— То есть как это "взяли"?
— Ну, в машину, в "газик". Отвезли сначала в столовую, потом заметили, что я ногу свихнул, — в медпункт. Я ведь как ошалелый был, ничего не чувствовал. Застеснялся перед своими до полной потери соображения. Ну, потом что? Инструктировали.
Начал я в эфир выходить в положенное время, а передавал то, что мне давали. Потом специально ради меня диверсию организовали: взорвали на запасном пути порожняк. Все это я "штабу Вали" доложил как мой личный подвиг. Так вот и работал.
В заключение сообщил: группа накрылась. Получил указание выходить. Ну, перекинулся через линию фронта. Теперь снова здесь наличествую. — Задумался, добавил: — Вам сердечный привет от товарища Барышева. — Оживился: — Три шпалы в петлице. а такой негордый. "Мы, — говорит, — не можем приказывать, чтобы вы обратно к немцам возвращались... "— "То есть как это не можете?— Я даже встревожился: — Значит, я не солдат, да?
Личность без прав и без звания?" Объяснил мне. Ну, я понял. Нужно с моей стороны добровольное согласие, вроде я как активный общественник, что ли. Теперь с Барышевым договорился, что в случае чего честь по чести: похоронку семье пришлют как о павшем бойце.
— Почему через тайник не известили о прибытии?
— Не успел. Сидел в кутузке прифронтовой зоны абвергруппы, покуда они со штабом о моей личности сверялись. Как пришло подтверждение, сразу перевели в санчасть: Когда фронт переходил, попал под обстрел, ногу при взрыве снаряда землей зашибло. Из санчасти привезли сюда. А я все маленько хромаю. Капитан Дитрих узнал, очень участливо отнесся. Говорит, надо бы к хирургу обратиться. Но я чего-то сомневаюсь. Зачем к нам в школу двух одноногих зачислили? Потом одного списали: значит не захотел.
А второй — уж так его Дитрих опекал — по другой линии оказался неподходящим: припадочный от контузии. Вдруг ни с того ни с сего упал, начало его крючить. Очень капитан Дитрих расстроился.
Вот я теперь и думаю: почему он меня уговаривает здоровьем не брезговать, ногу лечить?
Вайс сказал, что Дитриху нужен инвалид для организации диверсии.
Гвоздь, подумав, объявил:
— Говорят, немцы мастаки резать.

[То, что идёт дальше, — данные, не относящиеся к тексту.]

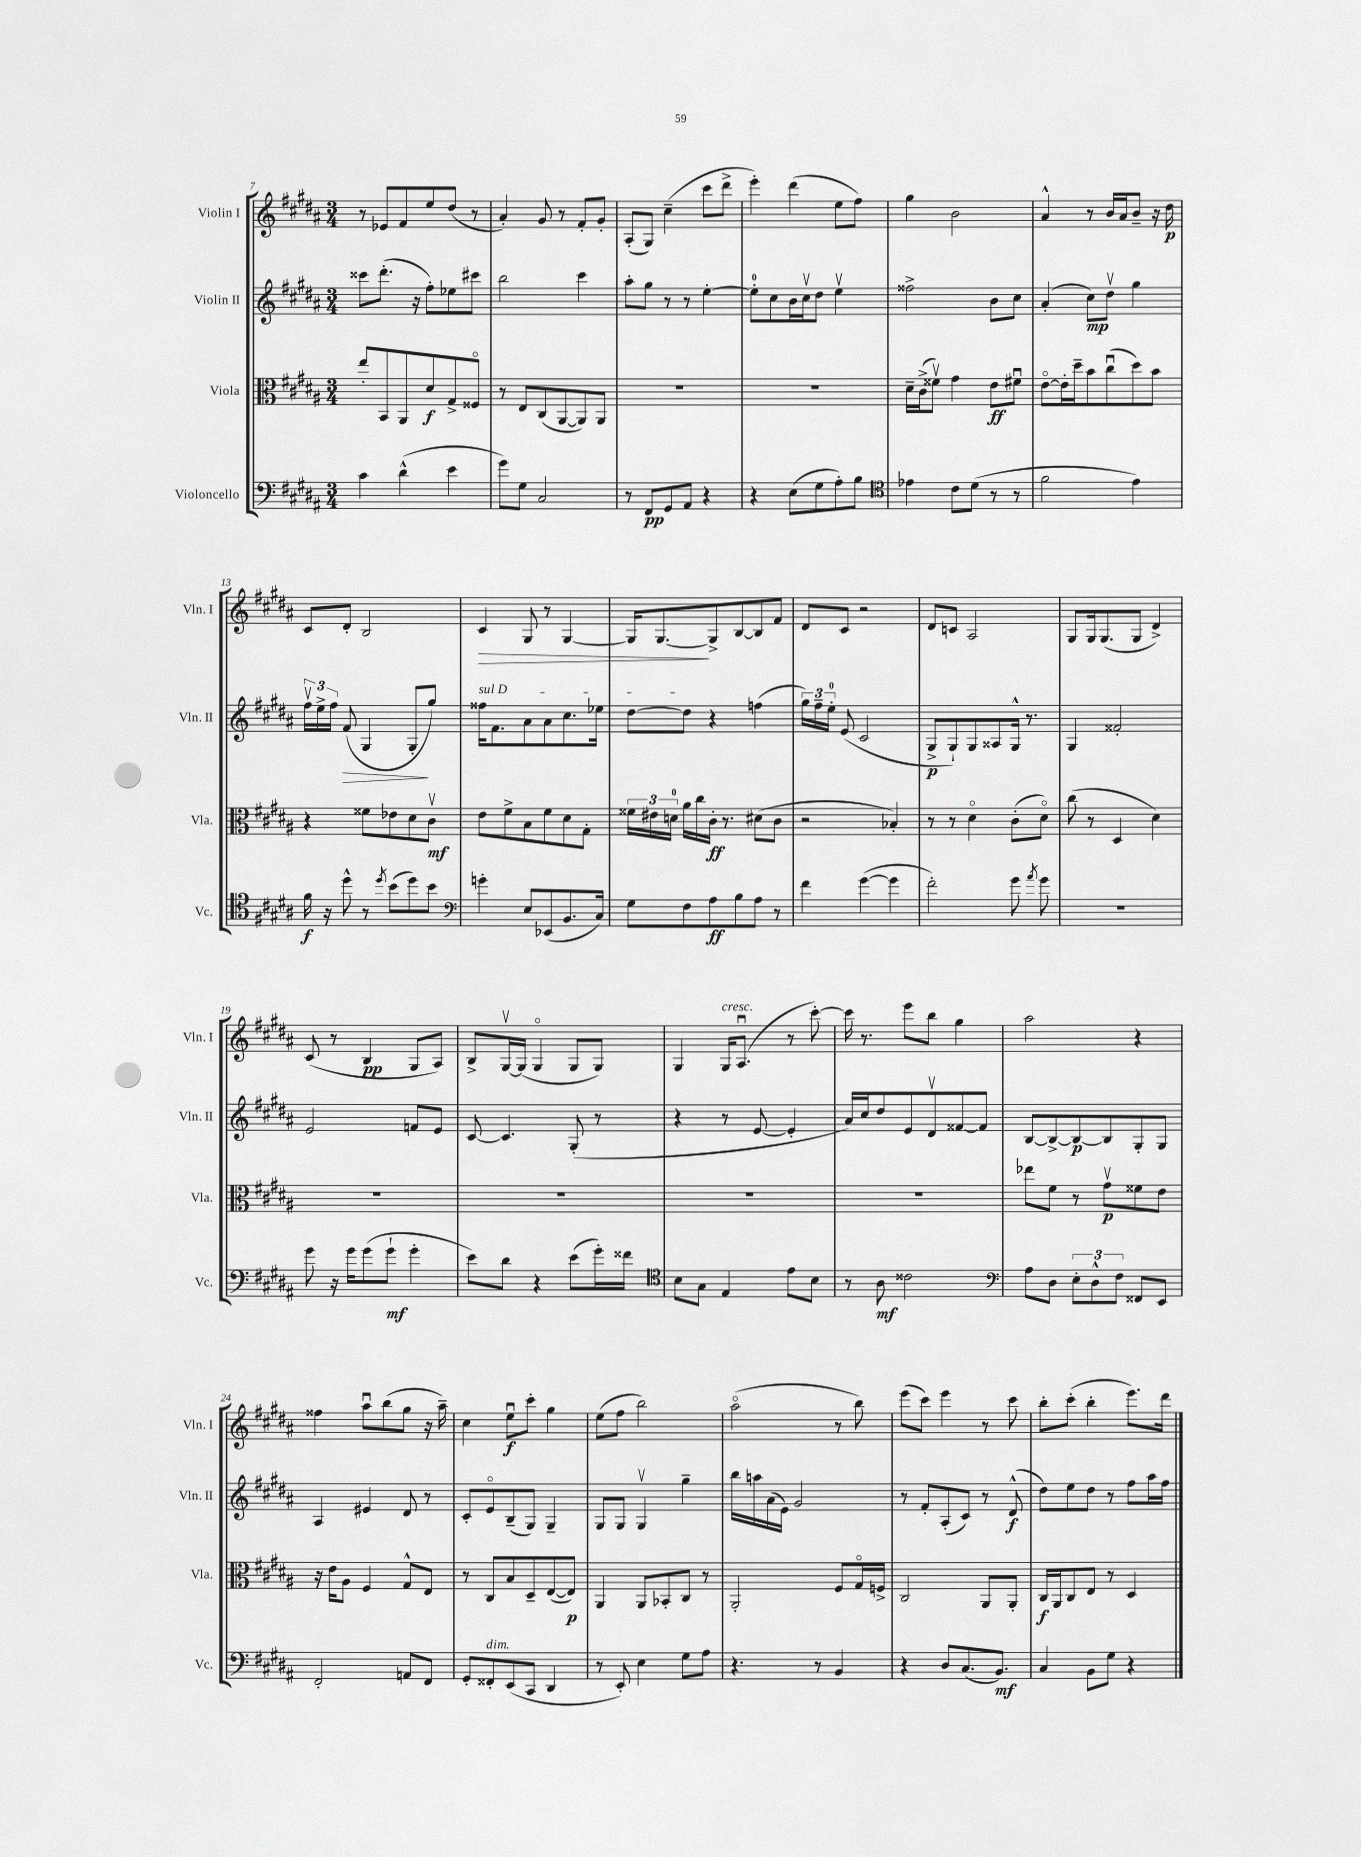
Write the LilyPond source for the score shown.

<<
\new StaffGroup <<
\new Staff = "s0" \with { instrumentName = "Violin I" shortInstrumentName = "Vln. I" } {
    \clef treble \key b \major \numericTimeSignature \time 3/4
    \autoBeamOff r8 ees'8[ fis'8 e''8 dis''8]( r8 |
    ais'4-.) gis'8 r8 fis'8[-. gis'8]-. |
    ais8[-.( gis8]) cis''4--( cis'''8[ dis'''8]-> |
    e'''4-.) dis'''4( e''8[ fis''8]) |
    gis''4 b'2 |
    ais'4-^ r8 b'16[ ais'16 b'8]-- r16 dis''16\p |
    cis'8[ dis'8]-. b2 |
    cis'4\> gis8 r8 gis4~ |
    gis16[ gis8.~\! gis8-> b8~ b8 fis'8] |
    dis'8[ cis'8] r2 |
    dis'8[ c'8] ais2 |
    gis8[ gis16 gis8.( gis8] dis'4->) |
    cis'8( r8 b4\pp gis8[ ais8]) |
    b8[-> gis16~\upbow gis16]( gis4\flageolet gis8[ gis8]) |
    gis4 gis16[^\markup { \italic "cresc." } ais8.]\downbow( r8 cis'''8~-.) |
    cis'''16 r8. e'''8[ b''8] gis''4 |
    ais''2 r4 |
    fisis''4 ais''8[\downbow b''8( gis''8] r16 ais''16--) |
    cis''4 e''8[\downbow\f cis'''8]-. gis''4 |
    e''8[( fis''8] b''2) |
    ais''2\flageolet( r8 b''8) |
    e'''8[( cis'''8]) e'''4 r8 cis'''8 |
    b''8[-. cis'''8]-.( b''4-. e'''8.[) dis'''16] \bar "|." |
}
\new Staff = "s1" \with { instrumentName = "Violin II" shortInstrumentName = "Vln. II" } {
    \clef treble \key b \major \numericTimeSignature \time 3/4
    \autoBeamOff cisis'''8[ dis'''8.]-.( r16 fis''8[-.) ees''8 cis'''8] |
    b''2 cis'''4 |
    ais''8[-. gis''8] r8 r8 e''4~-. |
    e''8[-0-. cis''8 b'16 cis''16\upbow dis''8] e''4\upbow |
    fisis''2-> b'8[ cis''8] |
    ais'4-.( cis''8[\mp) dis''8]\upbow gis''4 |
    \tuplet 3/2 { fis''16[\upbow e''16-> fis''16] } fis'8\>( gis4 gis8[-.\! gis''8]) |
    \once \override TextSpanner.bound-details.left.text = \markup { \italic "sul D" } fisis''16[\startTextSpan fis'8. ais'8 ais'8 cis''8. ees''16] |
    dis''8[~ dis''8]\stopTextSpan r4 f''4( |
    \tuplet 3/2 { gis''16[) fis''16-- e''16]-0-. } e'8( cis'2 |
    gis8[->\p gis8-!) gis8 aisis8 gis16]-^ r8. |
    gis4 fisis'2-. |
    e'2 f'8[ e'8] |
    cis'8~ cis'4. gis8-.( r8 |
    r4 r8 e'8~ e'4-. |
    ais'16[) cis''16 dis''8 e'8 dis'8\upbow fisis'8~ fisis'8] |
    b8[~ b8~-> b8~\p b8 gis8-. gis8] |
    ais4 eis'4 dis'8 r8 |
    cis'8[-. e'8\flageolet b8--( gis8]) gis4-- |
    gis8[ gis8] gis4\upbow gis''4-- |
    b''16[ a''16 ais'16( e'16]) gis'2 |
    r8 fis'8[-. ais8-.( cis'8]) r8 dis'8-^\f( |
    dis''8[) e''8 dis''8] r8 fis''8[ ais''16 fis''16] \bar "|." |
}
\new Staff = "s2" \with { instrumentName = "Viola" shortInstrumentName = "Vla." } {
    \clef alto \key b \major \numericTimeSignature \time 3/4
    \autoBeamOff e''8[-. b,8 ais,8 dis'8\f gis8-> fisis8]\flageolet |
    r8 e8[ cis8( ais,8~ ais,8) ais,8] |
    R2. |
    R2. |
    dis'16[-- cis'16->( fisis'8]\upbow) gis'4 e'8[\ff fis'8]\downbow |
    e'8[~\flageolet e'16-. dis''16-- b'8 cis''8\downbow( dis''8) b'8] |
    r4 fisis'8[ ees'8 dis'8 cis'8]\upbow\mf |
    e'8[ fis'8-> b8 fis'8 dis'8 gis8]-. |
    \tuplet 3/2 { fisis'16[ eis'16 d'16]-0 } ais'16[ cis''16 cis'16]-.\ff r8. dis'8[( cis'8] |
    r2 bes4-.) |
    r8 r8 dis'4\flageolet cis'8[-.( dis'8]\flageolet) |
    cis''8( r8 dis4 dis'4) |
    R2. |
    R2. |
    R2. |
    R2. |
    ees''8[ fis'8] r8 gis'8[\upbow\p fisis'8 e'8] |
    r16 e'16[ ais8] fis4 gis8[-^ e8] |
    r8 cis8[ b8 dis8-- e8~( e8]\p) |
    ais,4 ais,8[ bes,8-. cis8] r8 |
    ais,2-. fis8[ gis16\flageolet f16]-> |
    cis2 ais,8[ ais,8]-. |
    cis16[\f ais,16 cis8 e8] r8 dis4 \bar "|." |
}
\new Staff = "s3" \with { instrumentName = "Violoncello" shortInstrumentName = "Vc." } {
    \clef bass \key b \major \numericTimeSignature \time 3/4
    \autoBeamOff cis'4 dis'4-^( e'4 |
    gis'8[) gis8] cis2 |
    r8 fis,8[\pp gis,8 ais,8] r4 |
    r4 e8[( gis8 ais8-.) b8] |
    \clef tenor ees'4 cis'8[ dis'8]( r8 r8 |
    fis'2 e'4) |
    fis'16\f r16 dis''8-^ r8 \acciaccatura { dis''8 } b'8[( dis''8) b'8] |
    \clef bass g'4-. e8[ ees,8( b,8. cis16]) |
    gis8[ fis8 ais8\ff b8 ais8] r8 |
    fis'4 gis'4~( gis'4 |
    fis'2-.) gis'8 \acciaccatura { ais'8 } gis'8 |
    R2. |
    gis'8 r16 gis'16[ gis'8( gis'8]-!\mf gis'4-. |
    e'8[) dis'8] r4 e'8[( gis'16-.) fisis'16] |
    \clef tenor b8[ gis8] e4 e'8[ b8] |
    r8 ais8\mf cisis'2 |
    \clef bass ais8[ dis8] \tuplet 3/2 { e8[-. dis8-^ fis8] } fisis,8[ e,8] |
    fis,2-. a,8[ fis,8] |
    gis,8[-. fisis,8-.^\markup { \italic "dim." } e,8( cis,8] dis,4 |
    r8 e,8-.) e4 gis8[ ais8] |
    r4. r8 b,4 |
    r4 dis8[ cis8.( b,8.]\mf) |
    cis4 b,8[ gis8] r4 \bar "|." |
}
>>
>>
\layout { \context { \Score currentBarNumber = #7 } }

И ежели под новокаином, как зубы дерут, — ничего, стерпим ради дела, раз им вот так вот инвалид требуется.
— Да ты что?
— Ничего, — сказал Гвоздь. — Просто прикидываю. — Потер ладонью колено.
— Болит ушиб, все равно нога плохо гнется.
— Я не могу тебе такое разрешить, Гвоздь поднял лицо, посмотрел испытующе:
— А мне товарищ Барышев прямо сказал: "Желаешь добровольно — пожалуйста.
А приказывать такое нельзя. " Так вот, без вашего приказа. На основе одной личной инициативы. — Добавил насмешливо: — И капитану Дитриху будет очень приятно. Зачем же его обижать, если он за такую любезность меня в особую группу как главного втиснет?
Иоганн попросил взволнованно:
— ты меня прости, пожалуйста, Тихон Лукич, что я тебя так холодно встретил.
— А что?— удивился Гвоздь. — Правильно! В тайник не доложился. Допустил нарушение, Все точно. — Подмигнул: — Я сразу понял, как ты мне велел докладывать. какой серьезный разговор будет. Дисциплина в нашем деле — первая вещь. — Сказал успокаивающе: — А насчет ноги моей вы не беспокойтесь. Может, еще сохраним на память о детстве. Если, конечно, она донимать меня не будет, а то вроде оглобли торчит, в колене не гнется. Такая штука тоже вроде бы ни к чему.
— Пока я не вернусь, — строго приказал Вайс, — никаких госпиталей.
— Если вы тут главный начальник — пожалуйста, — уклончиво сказал Гвоздь.
Спросил лукаво: — Так, может, теперь всежтаки поздороваемся?
Иоганн обнял Гвоздя, прошептал:
— Понимаешь, я так рад тебя видеть!
— Ну, еще бы, — сказал Гвоздь. — Все один и один, а теперь нас здесь уже двое советских. значит. сила. — И стал рассказывать о Москве.